-- Dataset extract follows --

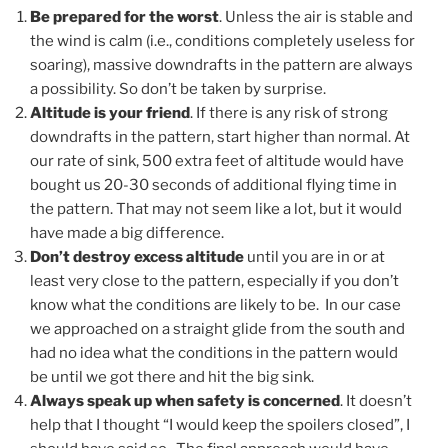
Be prepared for the worst
. Unless the air is stable and
the wind is calm (i.e., conditions completely useless for
soaring), massive downdrafts in the pattern are always
a possibility. So don’t be taken by surprise.
Altitude is your friend
. If there is any risk of strong
downdrafts in the pattern, start higher than normal. At
our rate of sink, 500 extra feet of altitude would have
bought us 20-30 seconds of additional flying time in
the pattern. That may not seem like a lot, but it would
have made a big difference.
Don’t destroy excess altitude
until you are in or at
least very close to the pattern, especially if you don’t
know what the conditions are likely to be. In our case
we approached on a straight glide from the south and
had no idea what the conditions in the pattern would
be until we got there and hit the big sink.
Always speak up when safety is concerned
. It doesn’t
help that I thought “I would keep the spoilers closed”, I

-- Dataset extract concluded --

### What you are asked to do
Without including the pictures, copy all of the data exactly.

### Reply to the task
Be prepared for the worst
. Unless the air is stable and
the wind is calm (i.e., conditions completely useless for
soaring), massive downdrafts in the pattern are always
a possibility. So don’t be taken by surprise.
Altitude is your friend
. If there is any risk of strong
downdrafts in the pattern, start higher than normal. At
our rate of sink, 500 extra feet of altitude would have
bought us 20-30 seconds of additional flying time in
the pattern. That may not seem like a lot, but it would
have made a big difference.
Don’t destroy excess altitude
until you are in or at
least very close to the pattern, especially if you don’t
know what the conditions are likely to be. In our case
we approached on a straight glide from the south and
had no idea what the conditions in the pattern would
be until we got there and hit the big sink.
Always speak up when safety is concerned
. It doesn’t
help that I thought “I would keep the spoilers closed”, I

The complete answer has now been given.